Если считать двойной парадокс наивысшей формой юмора, трудно найти сцену, где он использовался бы искуснее, чем в первой сцене цикла. Вождь племени, тот, кто по определению не может возглавлять военный поход, приглашает людей на пир связки воина, и хотя всем известно, что он не может вступать на тропу войны, все являются на пир, ведь вождю нужно подчиняться. Вождь уходит прямо посреди церемонии, и через некоторое время гости обнаруживают его совокупляющимся с женщиной, то есть нарушающим строжайшее табу для человека, который собирается встать во главе военного отряда. В конце концов он выступает в поход, но вскоре уничтожает связку воина — самое священное, что есть у виннебаго.

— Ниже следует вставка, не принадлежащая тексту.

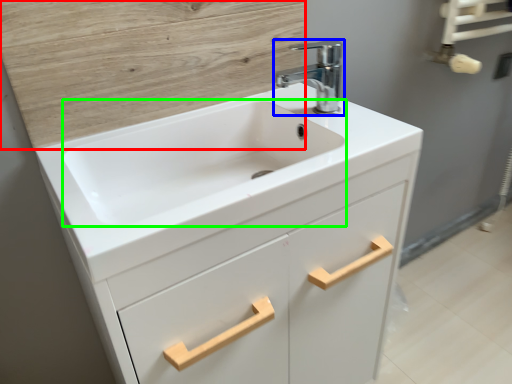
Question: Based on their relative distances, which object is farther from plywood (highlighted by a red box)? Choose from tap (highlighted by a blue box) and sink (highlighted by a green box).

Choices:
 (A) tap
 (B) sink

Answer: (A)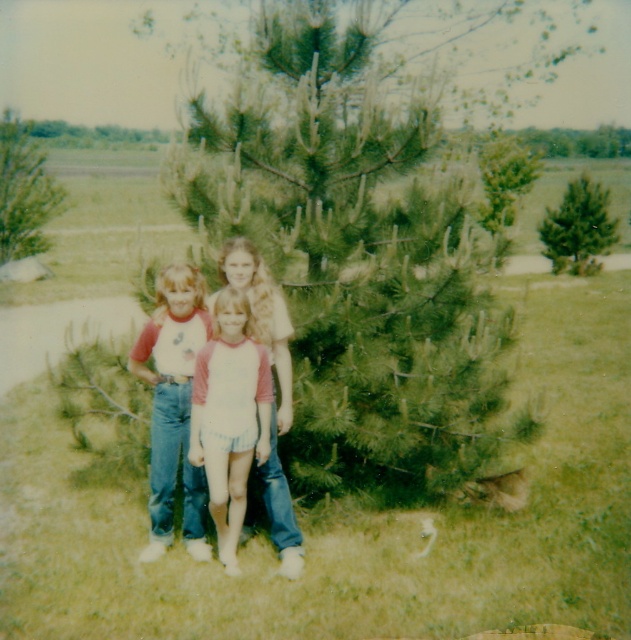
Does denim jeans at center appear over green matte pine at upper right?

No.

Between point (146, 381) and point (593, 220), which one is positioned in front?

Point (146, 381) is in front.

The image size is (631, 640). What are the coordinates of `denim jeans at center` in the screenshot? It's located at (174, 406).

Looking at this image, which of these two, denim jeans at center or green leafy tree at upper left, stands shorter?

With less height is denim jeans at center.

Who is higher up, denim jeans at center or green leafy tree at upper left?

Positioned higher is green leafy tree at upper left.

Where is `denim jeans at center`? denim jeans at center is located at coordinates (174, 406).

Identify the location of denim jeans at center. (174, 406).

Locate an element on the screen. The image size is (631, 640). green leafy tree at upper left is located at coordinates (x=23, y=192).

Describe the element at coordinates (23, 192) in the screenshot. The width and height of the screenshot is (631, 640). I see `green leafy tree at upper left` at that location.

This screenshot has height=640, width=631. I want to click on green leafy tree at upper left, so click(23, 192).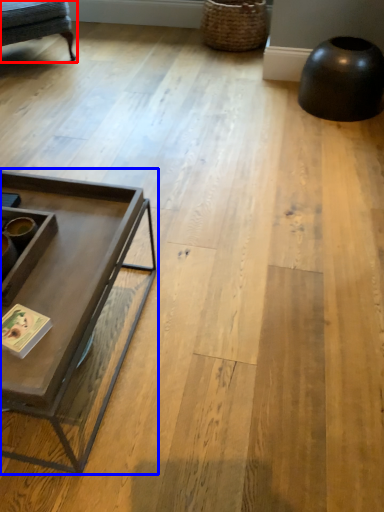
Question: Which object is further to the camera taking this photo, swivel chair (highlighted by a red box) or coffee table (highlighted by a blue box)?

Choices:
 (A) swivel chair
 (B) coffee table

Answer: (A)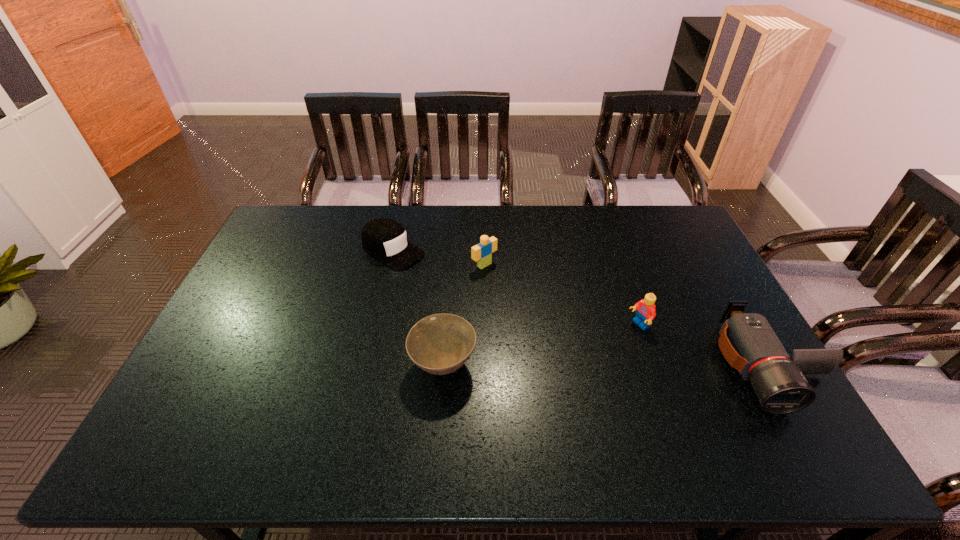
Identify the location of free space that satisfies the following two spatial constraints: 1. on the front side of the leftmost object; 2. on the right side of the right Lego. The width and height of the screenshot is (960, 540). (376, 326).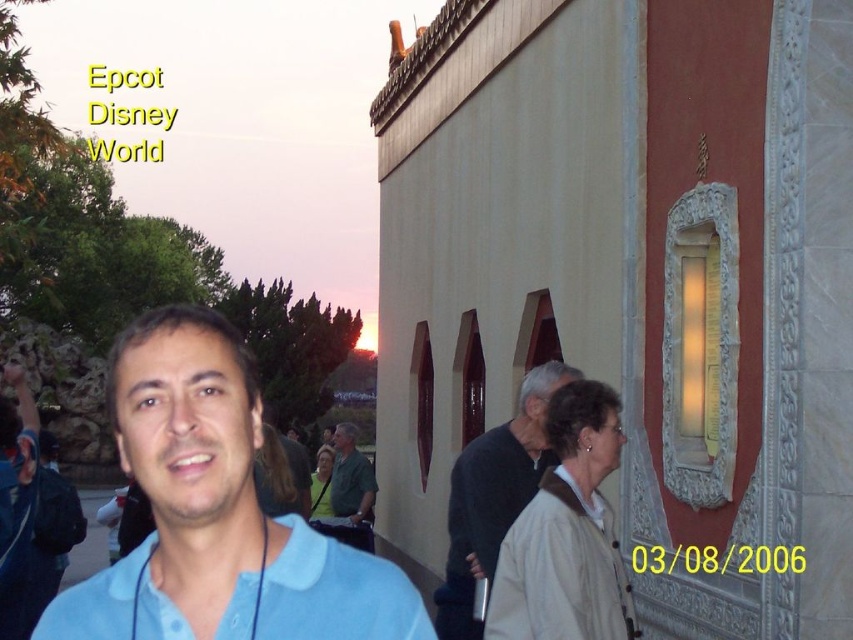
Which of these two, light blue cotton shirt at center or light blue cotton polo shirt at center, stands shorter?

light blue cotton polo shirt at center is shorter.

Between light blue cotton shirt at center and light blue cotton polo shirt at center, which one appears on the right side from the viewer's perspective?

Positioned to the right is light blue cotton polo shirt at center.

Between point (328, 589) and point (148, 637), which one is positioned in front?

Point (148, 637) is in front.

At what (x,y) coordinates should I click in order to perform the action: click on light blue cotton shirt at center. Please return your answer as a coordinate pair (x, y). This screenshot has width=853, height=640. Looking at the image, I should click on (218, 513).

Who is shorter, light blue cotton shirt at center or beige cotton polo shirt at center?

Standing shorter between the two is beige cotton polo shirt at center.

Is light blue cotton shirt at center to the right of beige cotton polo shirt at center from the viewer's perspective?

Incorrect, light blue cotton shirt at center is not on the right side of beige cotton polo shirt at center.

Does point (154, 564) come closer to viewer compared to point (549, 637)?

Yes, it is.

What are the coordinates of `light blue cotton shirt at center` in the screenshot? It's located at (218, 513).

Can you confirm if light blue cotton shirt at center is positioned above green fabric shirt at center?

Correct, light blue cotton shirt at center is located above green fabric shirt at center.

Between light blue cotton shirt at center and green fabric shirt at center, which one is positioned higher?

Positioned higher is light blue cotton shirt at center.

The width and height of the screenshot is (853, 640). Identify the location of light blue cotton shirt at center. (218, 513).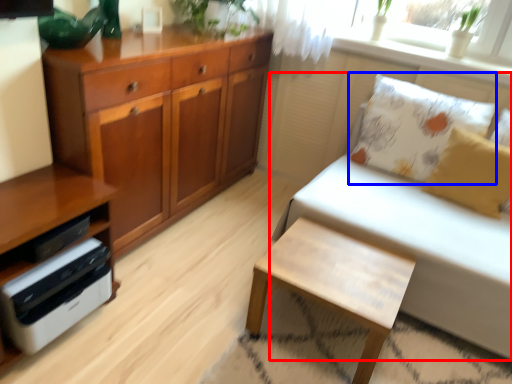
Question: Which of the following is the closest to the observer, studio couch (highlighted by a red box) or pillow (highlighted by a blue box)?

Choices:
 (A) studio couch
 (B) pillow

Answer: (A)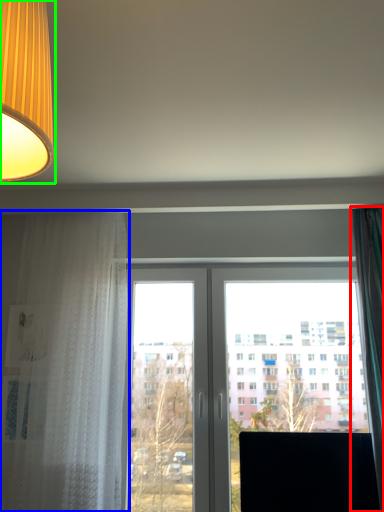
Question: Estimate the real-world distances between objects in this image. Which object is farther from curtain (highlighted by a red box), curtain (highlighted by a blue box) or lamp (highlighted by a green box)?

Choices:
 (A) curtain
 (B) lamp

Answer: (B)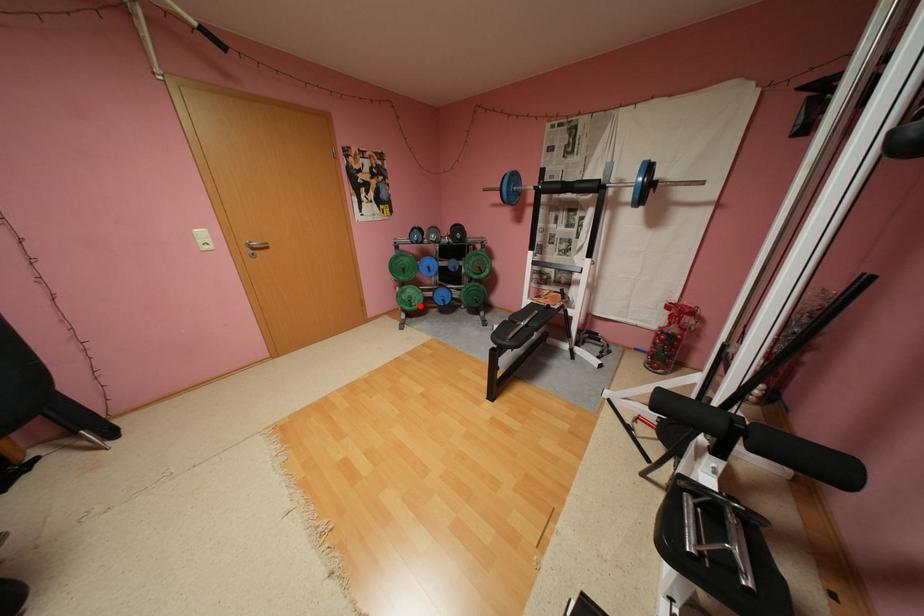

Ни в одном из известных североамериканских мифов о Трикстере мы не находим сцены, подобной этой. Для чего она служит? Чтобы показать, насколько зол Вакджункага? Но виннебаго никогда не изображают его злым. Или нужно рассматривать этот эпизод как входящий в более древнюю версию цикла, в которой он изображается как нарушитель табу, уничтожающий святая святых? Для последнего предположения, по всей видимости, мало оснований. То, с чем мы здесь сталкиваемся, можно считать своего рода эквивалентом полурелигиозных средневековых представлений, участники которых чувствовали, что им не может быть нанесен вред, и не боялись обвинений в святотатстве или в высмеивании традиционного порядка. В конце концов, они всегда могут сослаться на то, что на самом деле речь идет не о ком-то другом, а о Вакджункаге и о делах далекого прошлого, которое никогда не повторится. Иными словами, перед нами — своего рода отдушина для выхода протеста, несогласия со многими, часто тягостными обязанностями, связанными с социальным порядком виннебаго, их религией и ритуалами. Первобытные люди мудро изобрели множество таких отдушин.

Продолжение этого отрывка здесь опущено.